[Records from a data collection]
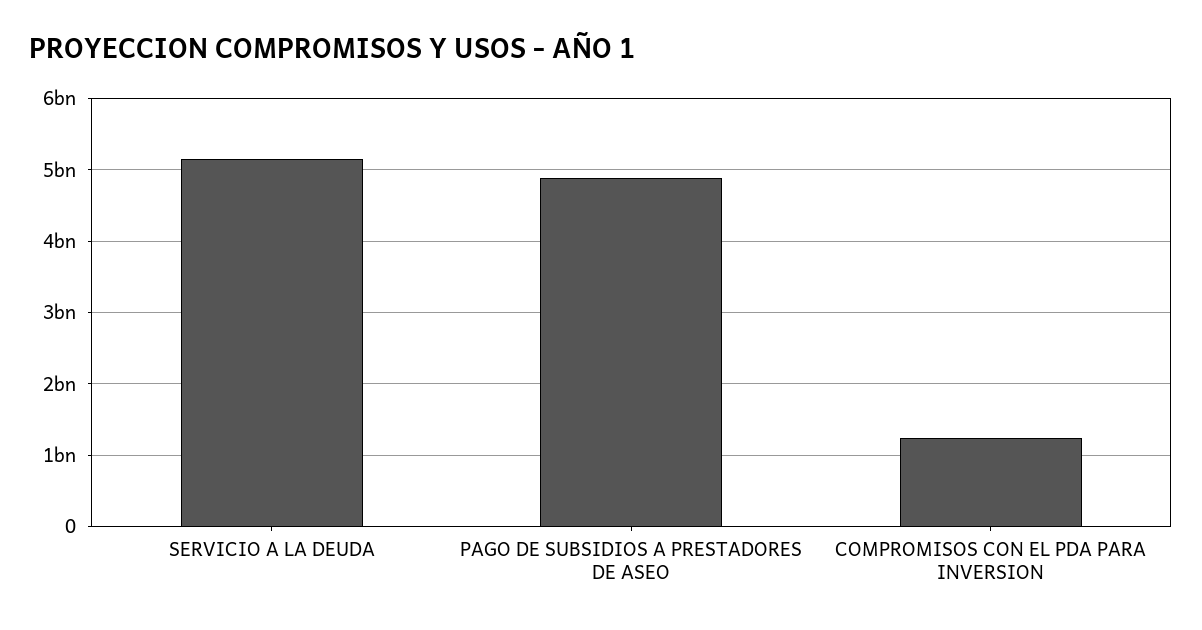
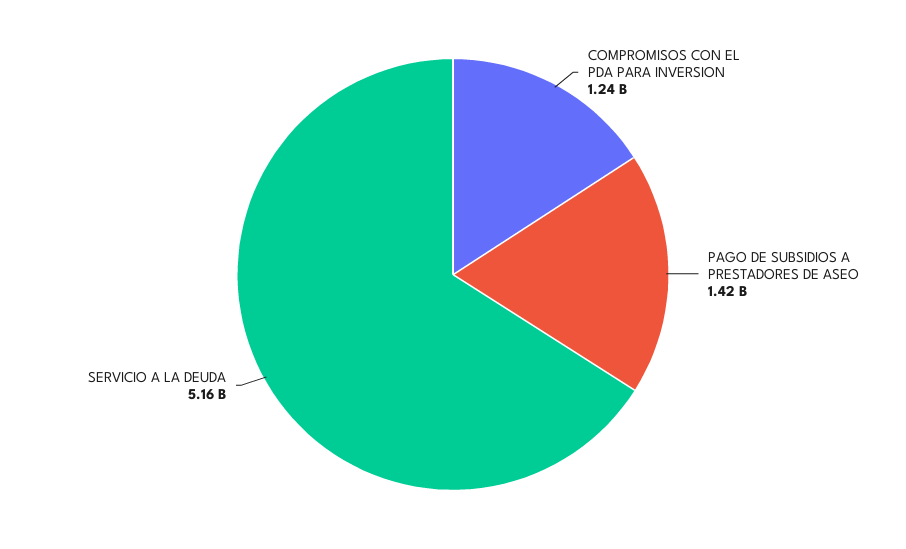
  {
    "SERVICIO A LA DEUDA": 5160000000,
-   "PAGO DE SUBSIDIOS A PRESTADORES DE ASEO": 4900000000,
+   "PAGO DE SUBSIDIOS A PRESTADORES DE ASEO": 1420000000,
    "COMPROMISOS CON EL PDA PARA INVERSION": 1240000000
  }

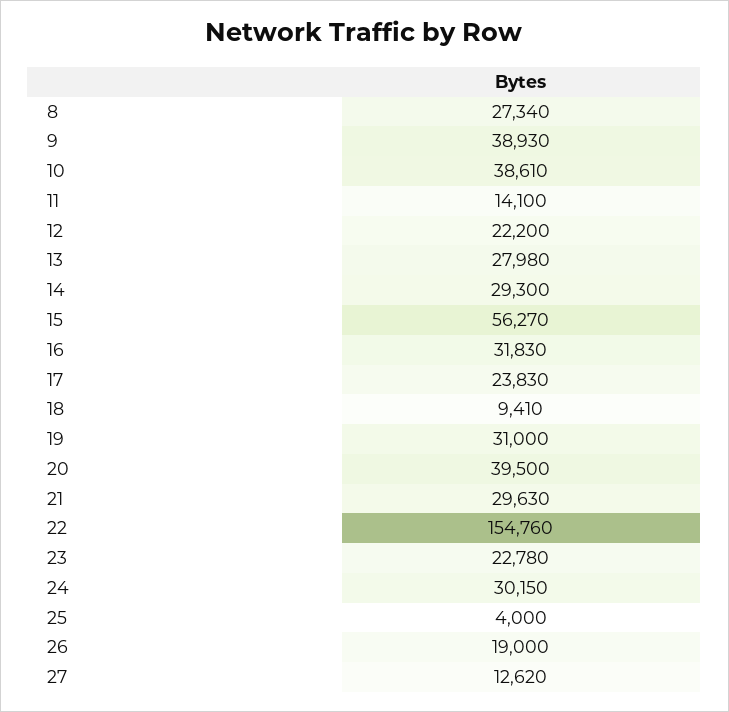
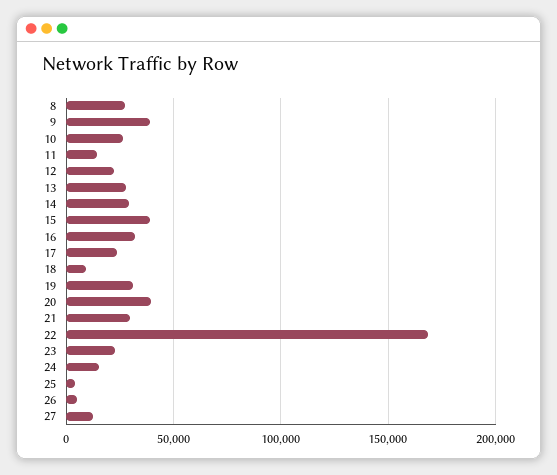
  {
    "8": 27340,
    "9": 38930,
-   "10": 38610,
+   "10": 25000,
    "11": 14100,
    "12": 22200,
    "13": 27980,
    "14": 29300,
-   "15": 56270,
+   "15": 40000,
    "16": 31830,
    "17": 23830,
    "18": 9410,
    "19": 31000,
    "20": 39500,
    "21": 29630,
-   "22": 154760,
+   "22": 170000,
    "23": 22780,
-   "24": 30150,
+   "24": 15000,
    "25": 4000,
-   "26": 19000,
+   "26": 5000,
    "27": 12620
  }

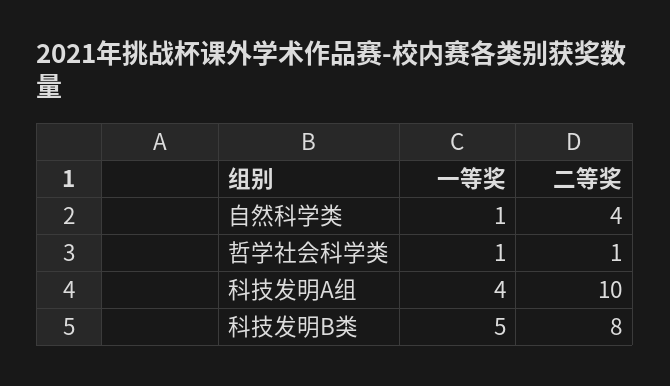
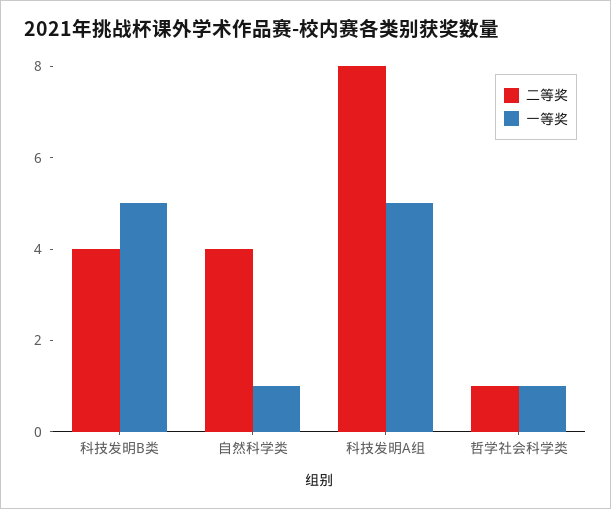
  {
    "一等奖": {
      "自然科学类": 1,
      "哲学社会科学类": 1,
-     "科技发明A组": 4,
+     "科技发明A组": 5,
      "科技发明B类": 5
    },
    "二等奖": {
      "自然科学类": 4,
      "哲学社会科学类": 1,
-     "科技发明A组": 10,
+     "科技发明A组": 8,
-     "科技发明B类": 8
+     "科技发明B类": 4
    }
  }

**TASK GOAL**
Take every line from the data above that holds "PAGO" and copy it out.

**RESPONSE TO THIS TASK**
-   "PAGO DE SUBSIDIOS A PRESTADORES DE ASEO": 4900000000,
+   "PAGO DE SUBSIDIOS A PRESTADORES DE ASEO": 1420000000,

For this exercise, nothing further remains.